私には、母親の膝元にいる2人の子どもに、まるで3人とも家族のように見えました。
「アンジー、私の用事は終わりましたよ。ちゃんと牢屋を修理してきました。もっともモーラにやってもらいましたけど。」
「そうなのね、では用事は済んだと」
「私の用事は終わったのですが、アンジーの用事が新たにできたようですね。」
「まあ、そうなのよ。お願いしてもいいかしら。」
私は、3人に近づくと膝をついて目線を合わせてからこう言った。
「あなたは寂しくないのですか。実の子と暮らせなくて」
「それは、しかたのないことです。私は天使ですから。
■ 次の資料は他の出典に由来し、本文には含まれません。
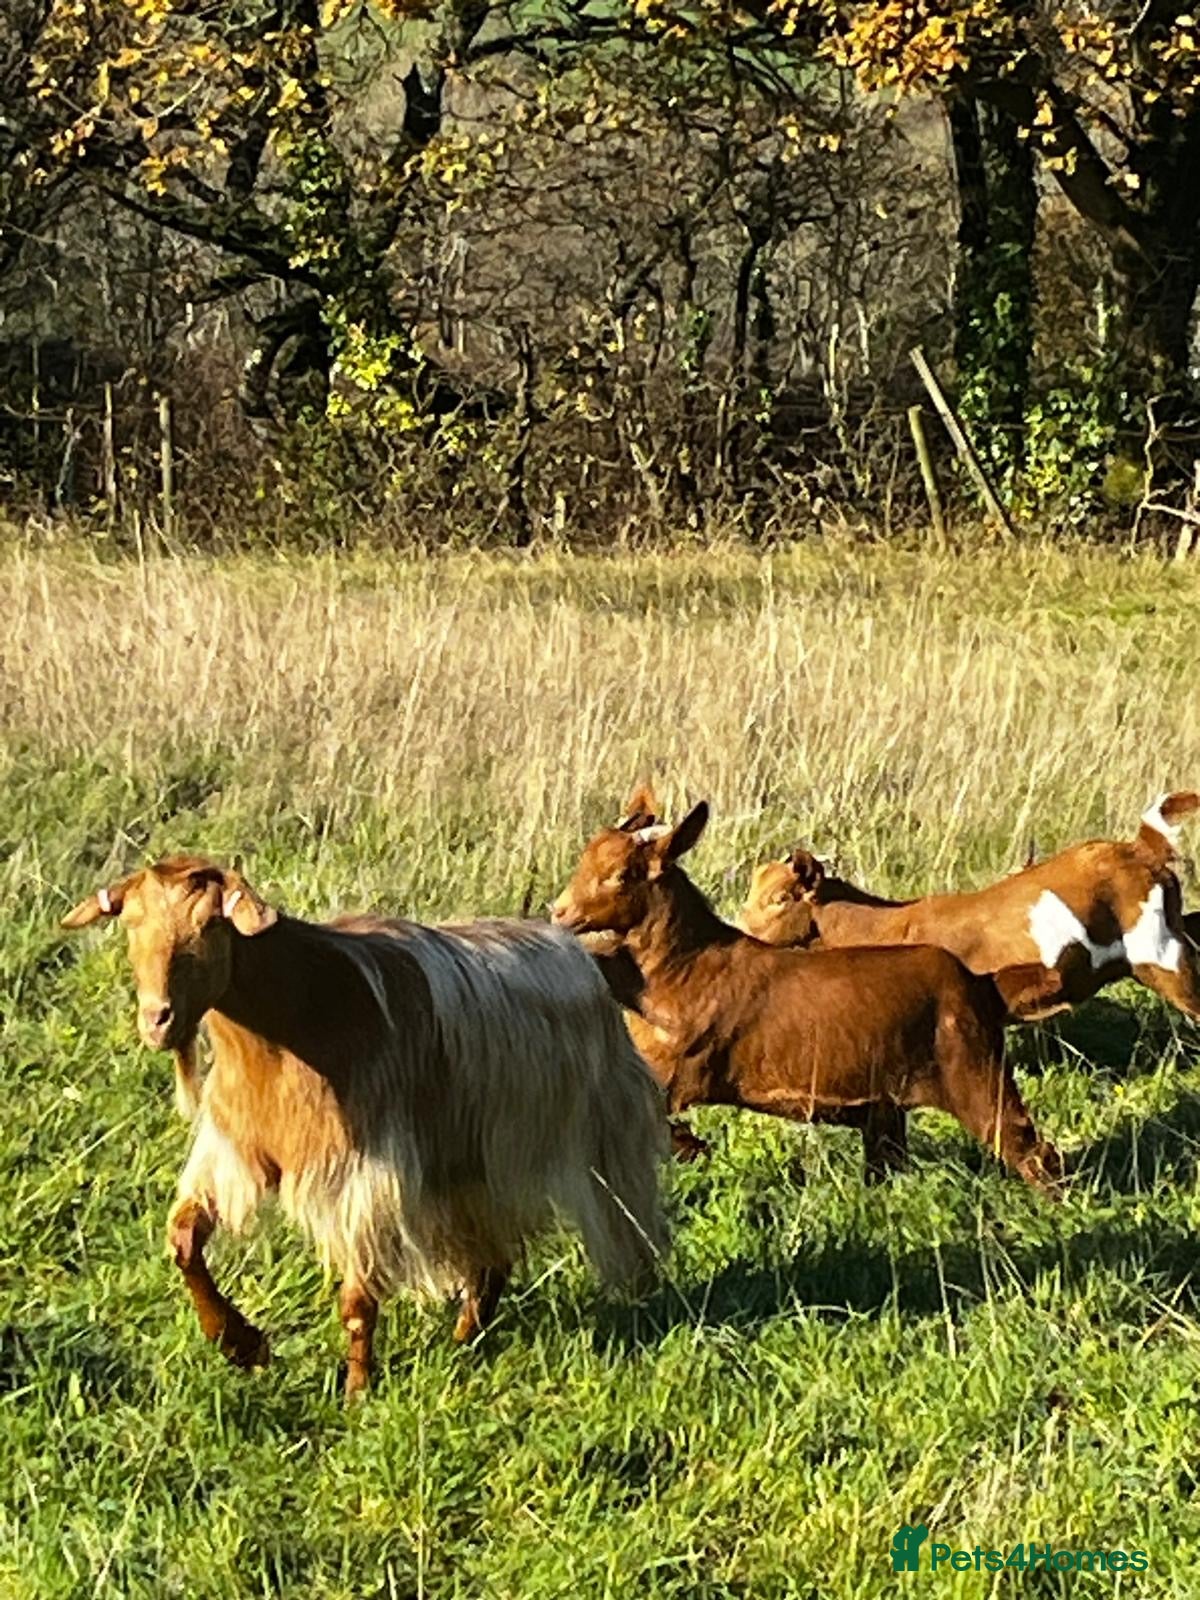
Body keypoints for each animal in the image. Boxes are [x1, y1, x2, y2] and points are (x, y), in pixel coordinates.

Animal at [63, 856, 668, 1398]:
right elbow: (184, 1240)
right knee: (491, 1249)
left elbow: (357, 1298)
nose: (157, 1019)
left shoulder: (365, 1170)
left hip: (582, 1133)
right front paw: (241, 1344)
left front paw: (357, 1392)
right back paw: (466, 1335)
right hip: (465, 1162)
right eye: (131, 924)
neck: (291, 1021)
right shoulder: (239, 1149)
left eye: (209, 924)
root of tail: (575, 953)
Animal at [553, 798, 1061, 1193]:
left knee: (1031, 1147)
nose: (560, 912)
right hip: (888, 1107)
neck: (680, 970)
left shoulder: (677, 1069)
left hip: (973, 1071)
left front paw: (695, 1146)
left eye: (620, 874)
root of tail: (983, 983)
一緒に暮らせなくてもこの子とはつながっております。そして、夫との約束もあります。」
「お母さん」手を握り合う2人。
「その約束は、この子が死ぬまでかこの子がこの地を離れるまでのどちらかということでいいのでしょうか。」
「確かに夫とは、この子が里から出る時までと約束しています。ただし、この子が先に死んでしまった場合は、旅だったと同じですから天に戻ります。」
「里の方の土地はあなたが離れても問題は無いんですね。」
「ええ、あの里の土地はもう私の力を必要とはしていません。すでに、私の力など必要がないほど元に戻っていたのです。それでもあの人との約束もあり力を与え続け、豊かになりすぎてしまい、このようなことになってしまいました。」
「そうだったのですね。」
私は、少し考えた後、こう言いました。
「状況はわかりました。数日の後にまた会いに来ます。それまでにお二人の扱いが悪くなるようなら、すぐにでも乗り込みますが、とりあえず我慢していてください。」
「何をなさるつもりですか。」
心配そうにフェイの方が見上げてくる。
「あなた達が短い間だけでも一緒にいられるようにしたいのですが、それではだめですか?」
「それは、わかっていたことです。いつかは来るであろう事を。そして、その時は近いことも気付いておりました。」
ルミア様は、覚悟を決めた表情で私を見つめる。その顔に何かを感じたのかフェイが不安げに母親の顔を見上げる。
「お母さん。」
「あなたも気付いていたでしょう?その時が近いことを。私が天界に還る日が近いことも。」
「は・・・い」
フェイは叱られた子どものように頭をうなだれた。
「あなたとさようならを言わずに消えてしまうのは、私もいやです。」
「私は別れたくないです。でも、このような姿でお母さんをやつれさせるのは、やっぱりつらい。」
「のう、名も無き魔法使いよ。この親子の決心はついたようだ。どうするつもりじゃ」
「これから考えます。まず、お二人は一緒にいてください。本当はこの状態でも幸せなのでしょうが、この国が崩壊したのでは、無くなった旦那さんに申し訳が立ちませんからねえ。」
「あんた・・・」
「アンジー、とりあえず宿に戻って考えましょう。こういうことは、急いではいけません。パム達がなにかつかんでいるかもしれませんし。」
「わかったわ、ルミア様、フェイ。私たちは、一度宿に戻ります。予感していることがあるなら、ある程度自分たちの採るべき方法を考えていてね。」
そうして、私たちは地下の牢獄を出て、城を出た。兵士には、国王にしばらく宿に滞在していること、また天使様に会いに行くことを伝えてくれと言っておいた。追いかけられもせずに城を出ることが出来た。